Records supplied ->
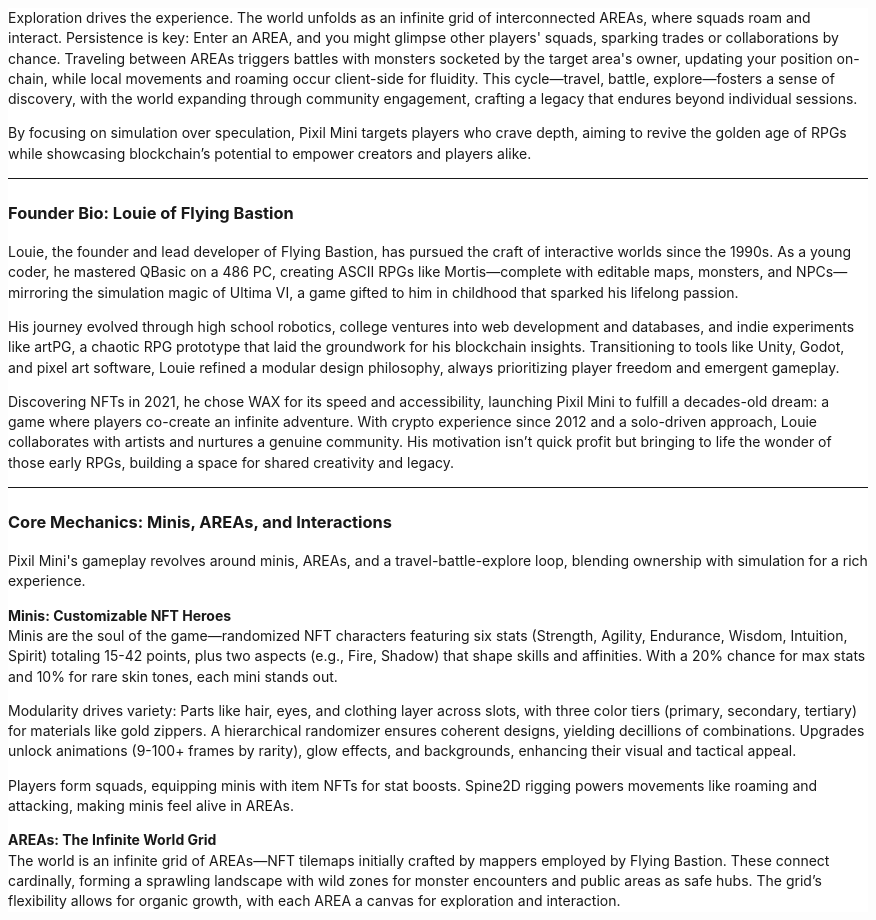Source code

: Exploration drives the experience. The world unfolds as an infinite grid of interconnected AREAs, where squads roam and interact. Persistence is key: Enter an AREA, and you might glimpse other players' squads, sparking trades or collaborations by chance. Traveling between AREAs triggers battles with monsters socketed by the target area's owner, updating your position on-chain, while local movements and roaming occur client-side for fluidity. This cycle—travel, battle, explore—fosters a sense of discovery, with the world expanding through community engagement, crafting a legacy that endures beyond individual sessions.

By focusing on simulation over speculation, Pixil Mini targets players who crave depth, aiming to revive the golden age of RPGs while showcasing blockchain’s potential to empower creators and players alike.

---

### Founder Bio: Louie of Flying Bastion

Louie, the founder and lead developer of Flying Bastion, has pursued the craft of interactive worlds since the 1990s. As a young coder, he mastered QBasic on a 486 PC, creating ASCII RPGs like Mortis—complete with editable maps, monsters, and NPCs—mirroring the simulation magic of Ultima VI, a game gifted to him in childhood that sparked his lifelong passion.

His journey evolved through high school robotics, college ventures into web development and databases, and indie experiments like artPG, a chaotic RPG prototype that laid the groundwork for his blockchain insights. Transitioning to tools like Unity, Godot, and pixel art software, Louie refined a modular design philosophy, always prioritizing player freedom and emergent gameplay.

Discovering NFTs in 2021, he chose WAX for its speed and accessibility, launching Pixil Mini to fulfill a decades-old dream: a game where players co-create an infinite adventure. With crypto experience since 2012 and a solo-driven approach, Louie collaborates with artists and nurtures a genuine community. His motivation isn’t quick profit but bringing to life the wonder of those early RPGs, building a space for shared creativity and legacy.

---

### Core Mechanics: Minis, AREAs, and Interactions

Pixil Mini's gameplay revolves around minis, AREAs, and a travel-battle-explore loop, blending ownership with simulation for a rich experience.

**Minis: Customizable NFT Heroes**  
Minis are the soul of the game—randomized NFT characters featuring six stats (Strength, Agility, Endurance, Wisdom, Intuition, Spirit) totaling 15-42 points, plus two aspects (e.g., Fire, Shadow) that shape skills and affinities. With a 20% chance for max stats and 10% for rare skin tones, each mini stands out.

Modularity drives variety: Parts like hair, eyes, and clothing layer across slots, with three color tiers (primary, secondary, tertiary) for materials like gold zippers. A hierarchical randomizer ensures coherent designs, yielding decillions of combinations. Upgrades unlock animations (9-100+ frames by rarity), glow effects, and backgrounds, enhancing their visual and tactical appeal.

Players form squads, equipping minis with item NFTs for stat boosts. Spine2D rigging powers movements like roaming and attacking, making minis feel alive in AREAs.

**AREAs: The Infinite World Grid**  
The world is an infinite grid of AREAs—NFT tilemaps initially crafted by mappers employed by Flying Bastion. These connect cardinally, forming a sprawling landscape with wild zones for monster encounters and public areas as safe hubs. The grid’s flexibility allows for organic growth, with each AREA a canvas for exploration and interaction.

Work required -> Across the listing above, count the lines that contain the string "legacy" and report the figure alone.

Result for this task -> 2